Please transcribe the listing that follows exactly; images are to be excluded.

Dataset content:
+--

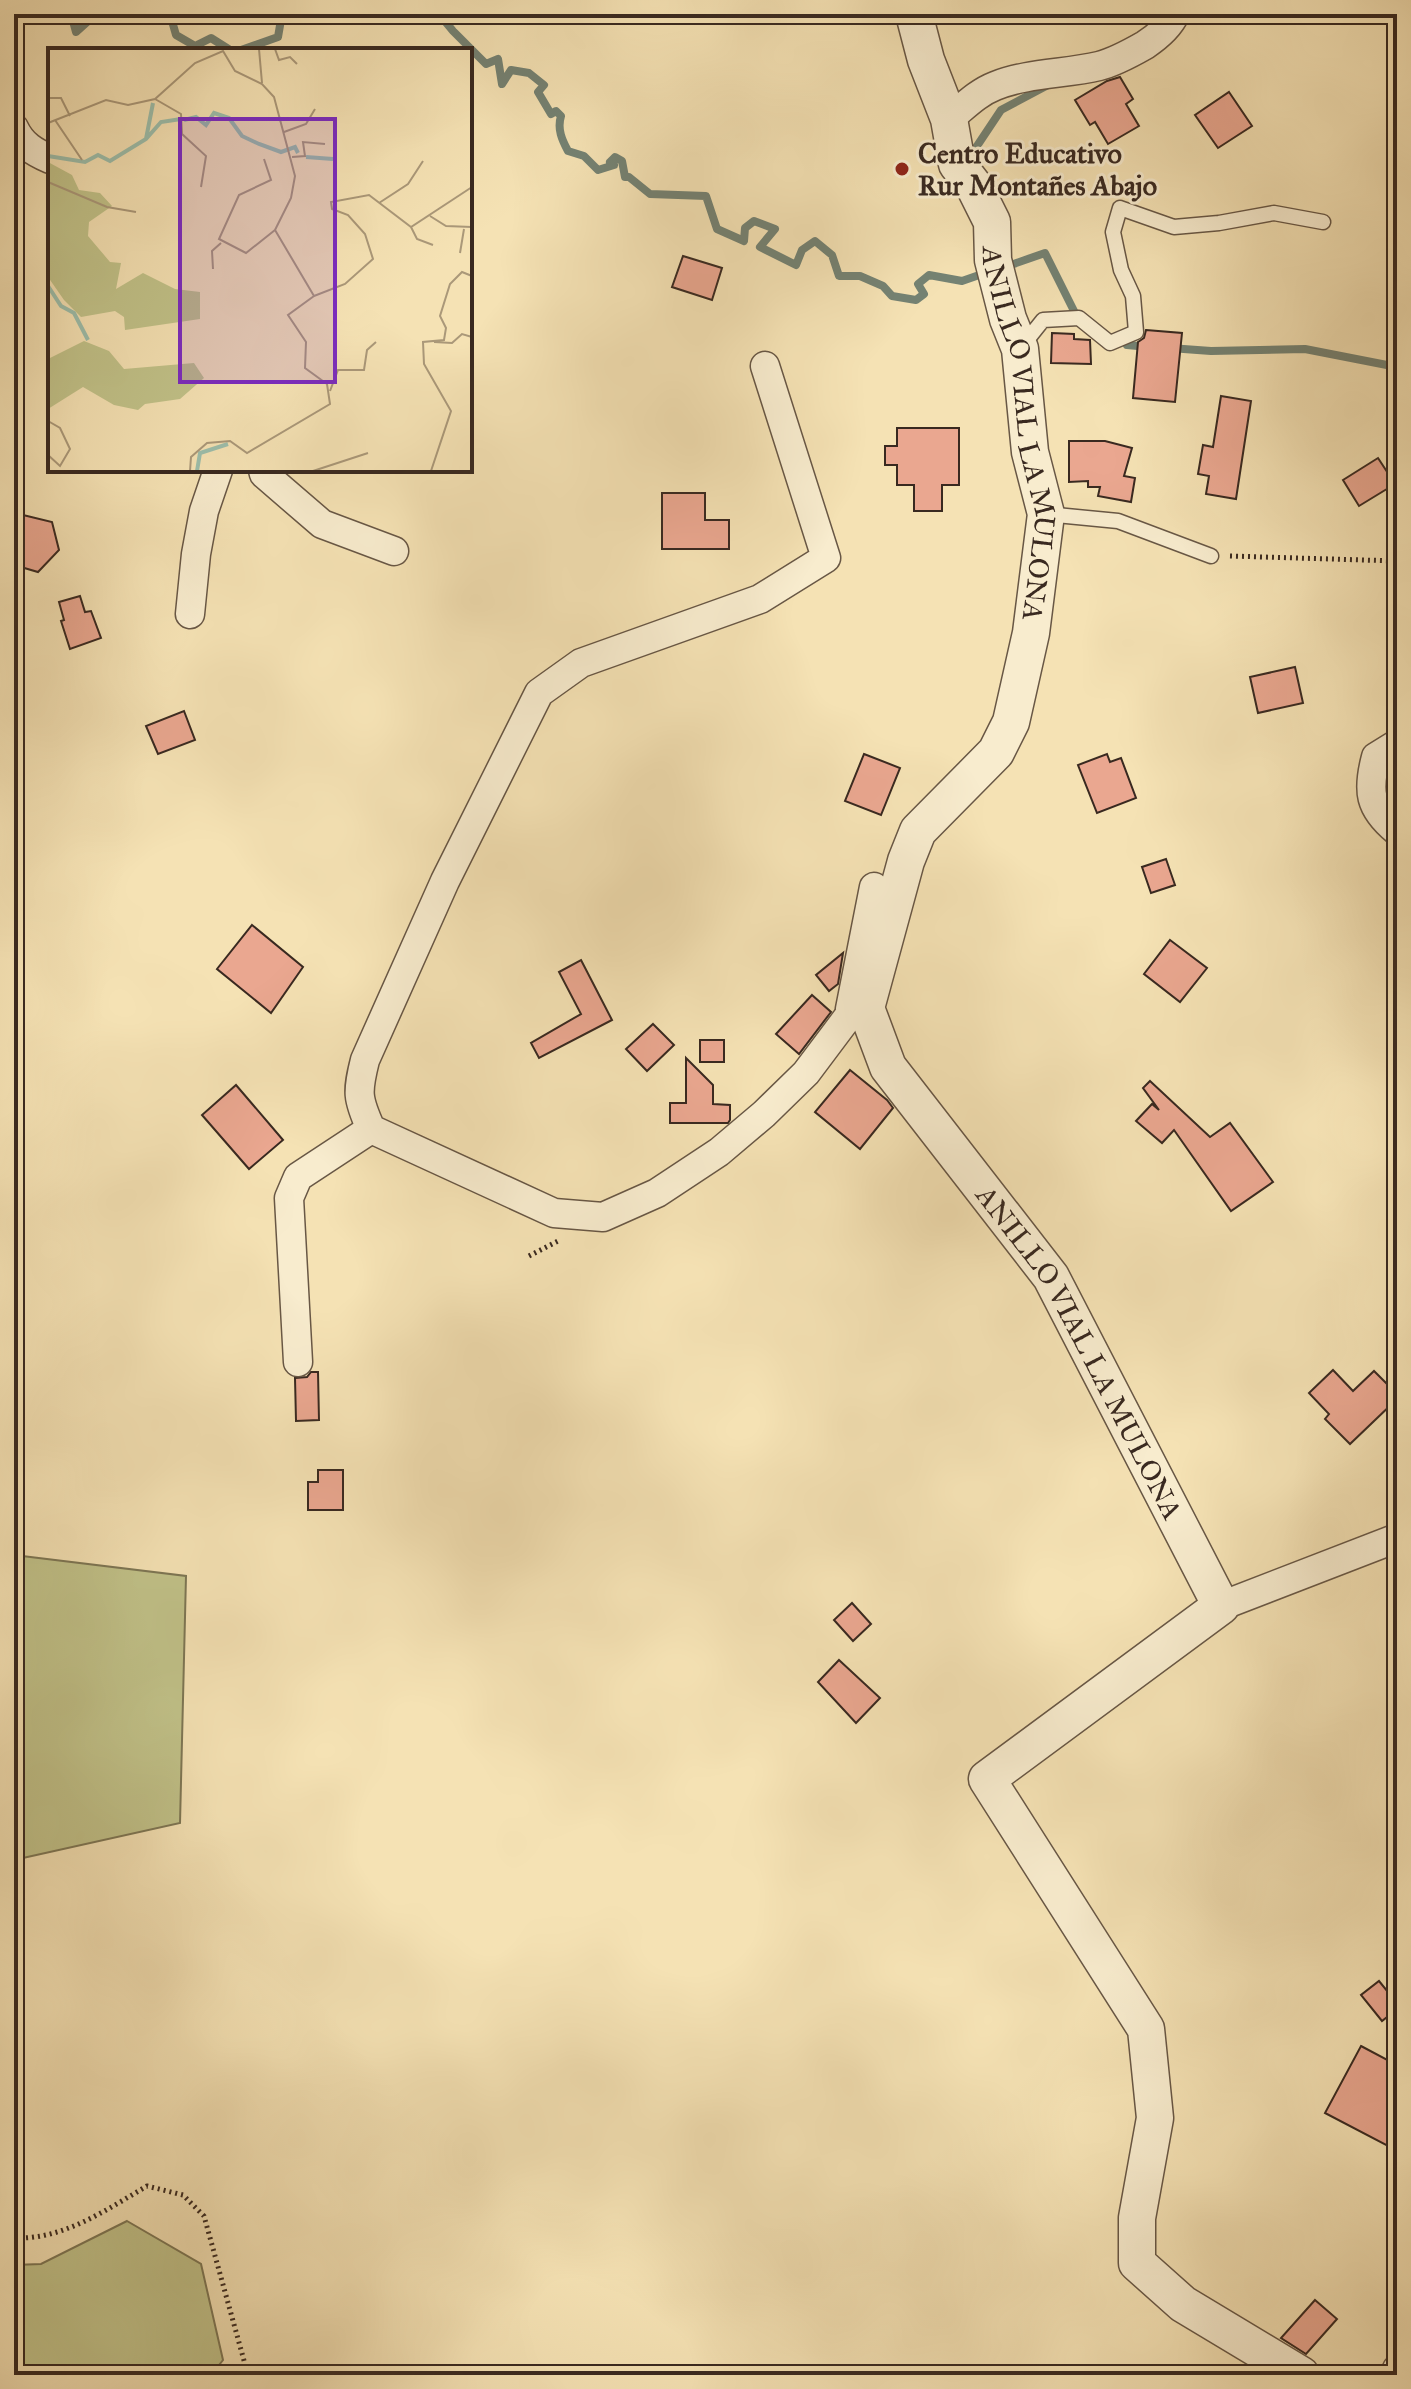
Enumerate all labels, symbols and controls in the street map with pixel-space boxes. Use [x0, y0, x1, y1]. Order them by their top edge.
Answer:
inset map [48, 48, 472, 472]
place label: Centro Educativo Rur Montañes Abajo [918, 136, 1157, 203]
marker: Centro Educativo Rur Montañes Abajo [893, 160, 911, 178]
street label: ANILLO VIAL LA MULONA [975, 245, 1063, 623]
street label: ANILLO VIAL LA MULONA [968, 1177, 1191, 1525]

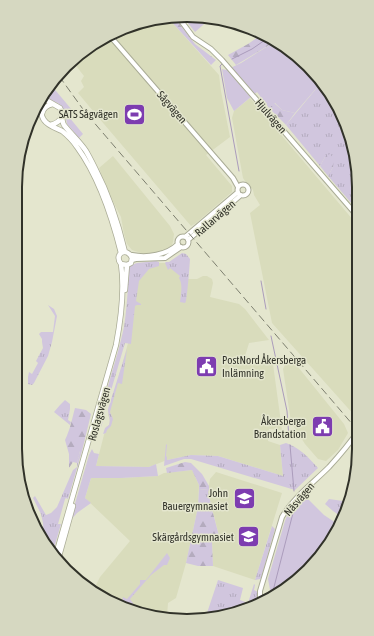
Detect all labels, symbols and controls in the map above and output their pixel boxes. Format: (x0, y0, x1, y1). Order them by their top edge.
street label: Sågvägen (155, 88, 189, 126)
street label: Hjulvägen (253, 96, 289, 136)
sports icon: SATS Sågvägen (121, 101, 147, 127)
place label: SATS Sågvägen (59, 108, 118, 120)
street label: Rallarvägen (193, 197, 237, 239)
public building icon: PostNord Åkersberga Inlämning (193, 353, 219, 379)
place label: PostNord Åkersberga Inlämning (222, 353, 306, 379)
street label: Roslagsvägen (86, 386, 112, 442)
place label: Åkersberga Brandstation (254, 414, 306, 440)
public building icon: Åkersberga Brandstation (309, 414, 335, 440)
street label: Näsvägen (281, 480, 317, 518)
school or university icon: John Bauergymnasiet (231, 486, 257, 512)
place label: John Bauergymnasiet (162, 487, 228, 512)
school or university icon: Skärgårdsgymnasiet (236, 524, 262, 550)
place label: Skärgårdsgymnasiet (152, 531, 234, 543)

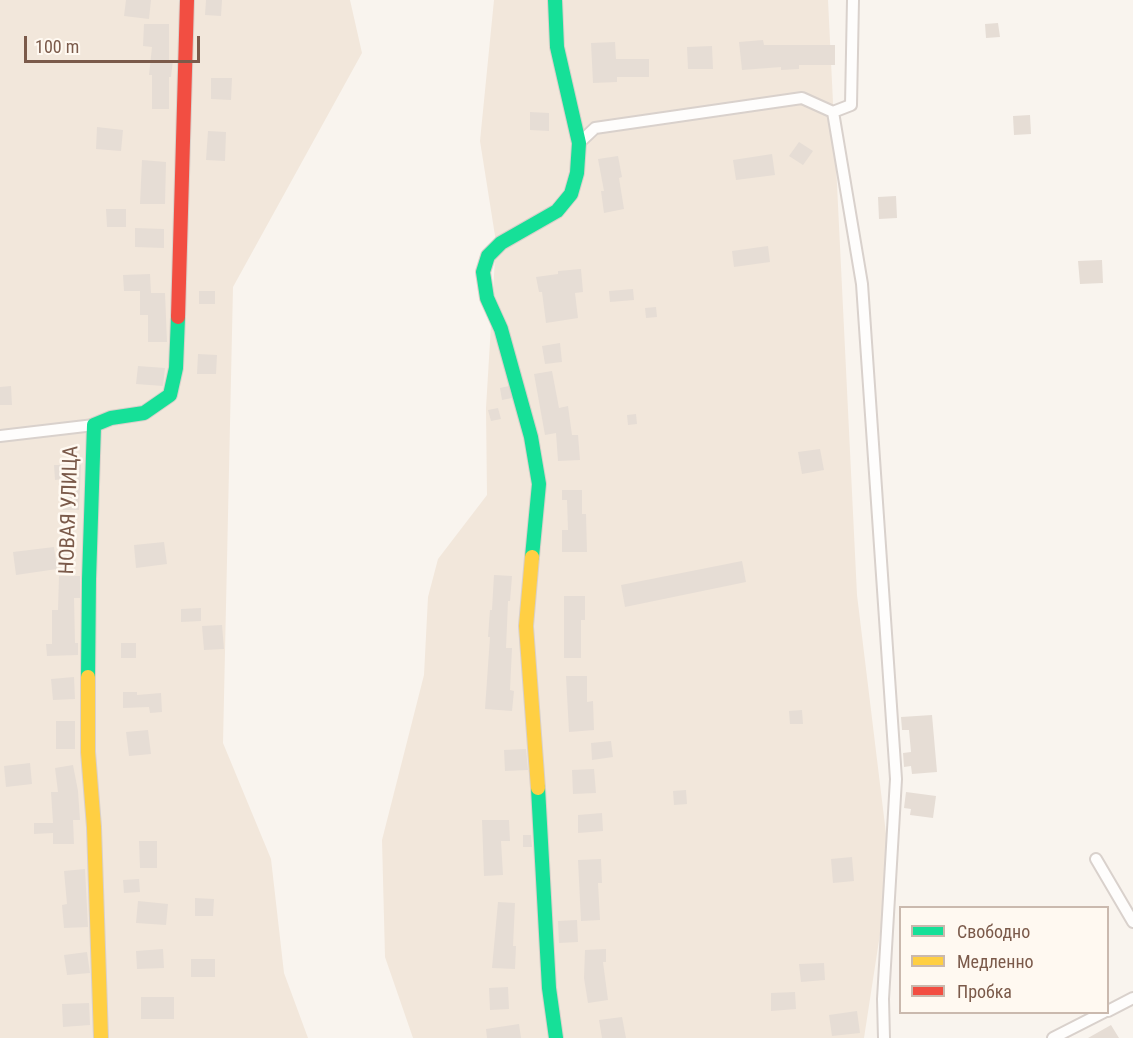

+--

Task result:
Enumerate all labels, symbols and controls in the street map with pixel-space boxes. Use [x0, y0, x1, y1]. Order them by their top edge.
Answer:
inset map [48, 48, 472, 472]
place label: Centro Educativo Rur Montañes Abajo [918, 136, 1157, 203]
marker: Centro Educativo Rur Montañes Abajo [893, 160, 911, 178]
street label: ANILLO VIAL LA MULONA [975, 245, 1063, 623]
street label: ANILLO VIAL LA MULONA [968, 1177, 1191, 1525]

Detect all labels, symbols and controls in the map above and output their pixel boxes. Format: (x0, y0, x1, y1). Order them by their top edge.
street label: Sågvägen (155, 88, 189, 126)
street label: Hjulvägen (253, 96, 289, 136)
sports icon: SATS Sågvägen (121, 101, 147, 127)
place label: SATS Sågvägen (59, 108, 118, 120)
street label: Rallarvägen (193, 197, 237, 239)
public building icon: PostNord Åkersberga Inlämning (193, 353, 219, 379)
place label: PostNord Åkersberga Inlämning (222, 353, 306, 379)
street label: Roslagsvägen (86, 386, 112, 442)
place label: Åkersberga Brandstation (254, 414, 306, 440)
public building icon: Åkersberga Brandstation (309, 414, 335, 440)
street label: Näsvägen (281, 480, 317, 518)
school or university icon: John Bauergymnasiet (231, 486, 257, 512)
place label: John Bauergymnasiet (162, 487, 228, 512)
school or university icon: Skärgårdsgymnasiet (236, 524, 262, 550)
place label: Skärgårdsgymnasiet (152, 531, 234, 543)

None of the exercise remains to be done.